**WORK TASK:** Repeat every record exactly as written.

**RECORD SET:**
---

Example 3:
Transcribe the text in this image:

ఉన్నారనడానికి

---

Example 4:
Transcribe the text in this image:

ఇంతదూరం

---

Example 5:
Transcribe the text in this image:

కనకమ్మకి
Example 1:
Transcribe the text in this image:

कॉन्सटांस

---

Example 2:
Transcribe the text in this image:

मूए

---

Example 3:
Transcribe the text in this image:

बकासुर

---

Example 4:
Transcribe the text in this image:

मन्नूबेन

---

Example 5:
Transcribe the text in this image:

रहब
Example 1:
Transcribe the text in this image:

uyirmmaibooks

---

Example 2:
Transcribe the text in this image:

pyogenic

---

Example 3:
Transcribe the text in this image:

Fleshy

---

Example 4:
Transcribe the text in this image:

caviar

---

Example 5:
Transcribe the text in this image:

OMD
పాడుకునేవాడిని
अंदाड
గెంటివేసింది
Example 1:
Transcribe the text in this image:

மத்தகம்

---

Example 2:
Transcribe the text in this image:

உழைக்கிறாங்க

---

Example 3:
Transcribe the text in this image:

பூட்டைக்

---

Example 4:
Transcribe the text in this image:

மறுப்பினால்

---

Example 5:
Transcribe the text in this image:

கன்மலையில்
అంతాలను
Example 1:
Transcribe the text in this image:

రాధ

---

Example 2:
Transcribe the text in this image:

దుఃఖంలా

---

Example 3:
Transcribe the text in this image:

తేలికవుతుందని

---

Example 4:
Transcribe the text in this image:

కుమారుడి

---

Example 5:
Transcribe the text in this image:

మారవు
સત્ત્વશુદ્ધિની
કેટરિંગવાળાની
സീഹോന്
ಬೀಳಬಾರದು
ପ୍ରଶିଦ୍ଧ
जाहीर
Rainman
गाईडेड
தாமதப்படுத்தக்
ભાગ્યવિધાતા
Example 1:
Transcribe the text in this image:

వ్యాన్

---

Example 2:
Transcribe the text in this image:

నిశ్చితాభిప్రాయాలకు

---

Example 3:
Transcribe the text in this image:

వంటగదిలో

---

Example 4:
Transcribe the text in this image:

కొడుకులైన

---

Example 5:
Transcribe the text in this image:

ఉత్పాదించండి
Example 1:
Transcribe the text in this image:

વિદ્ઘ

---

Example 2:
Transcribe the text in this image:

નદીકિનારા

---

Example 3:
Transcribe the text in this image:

**THE ANSWER:**
---

Example 3:
Transcribe the text in this image:

ఉన్నారనడానికి

---

Example 4:
Transcribe the text in this image:

ఇంతదూరం

---

Example 5:
Transcribe the text in this image:

కనకమ్మకి
Example 1:
Transcribe the text in this image:

कॉन्सटांस

---

Example 2:
Transcribe the text in this image:

मूए

---

Example 3:
Transcribe the text in this image:

बकासुर

---

Example 4:
Transcribe the text in this image:

मन्नूबेन

---

Example 5:
Transcribe the text in this image:

रहब
Example 1:
Transcribe the text in this image:

uyirmmaibooks

---

Example 2:
Transcribe the text in this image:

pyogenic

---

Example 3:
Transcribe the text in this image:

Fleshy

---

Example 4:
Transcribe the text in this image:

caviar

---

Example 5:
Transcribe the text in this image:

OMD
పాడుకునేవాడిని
अंदाड
గెంటివేసింది
Example 1:
Transcribe the text in this image:

மத்தகம்

---

Example 2:
Transcribe the text in this image:

உழைக்கிறாங்க

---

Example 3:
Transcribe the text in this image:

பூட்டைக்

---

Example 4:
Transcribe the text in this image:

மறுப்பினால்

---

Example 5:
Transcribe the text in this image:

கன்மலையில்
అంతాలను
Example 1:
Transcribe the text in this image:

రాధ

---

Example 2:
Transcribe the text in this image:

దుఃఖంలా

---

Example 3:
Transcribe the text in this image:

తేలికవుతుందని

---

Example 4:
Transcribe the text in this image:

కుమారుడి

---

Example 5:
Transcribe the text in this image:

మారవు
સત્ત્વશુદ્ધિની
કેટરિંગવાળાની
സീഹോന്
ಬೀಳಬಾರದು
ପ୍ରଶିଦ୍ଧ
जाहीर
Rainman
गाईडेड
தாமதப்படுத்தக்
ભાગ્યવિધાતા
Example 1:
Transcribe the text in this image:

వ్యాన్

---

Example 2:
Transcribe the text in this image:

నిశ్చితాభిప్రాయాలకు

---

Example 3:
Transcribe the text in this image:

వంటగదిలో

---

Example 4:
Transcribe the text in this image:

కొడుకులైన

---

Example 5:
Transcribe the text in this image:

ఉత్పాదించండి
Example 1:
Transcribe the text in this image:

વિદ્ઘ

---

Example 2:
Transcribe the text in this image:

નદીકિનારા

---

Example 3:
Transcribe the text in this image:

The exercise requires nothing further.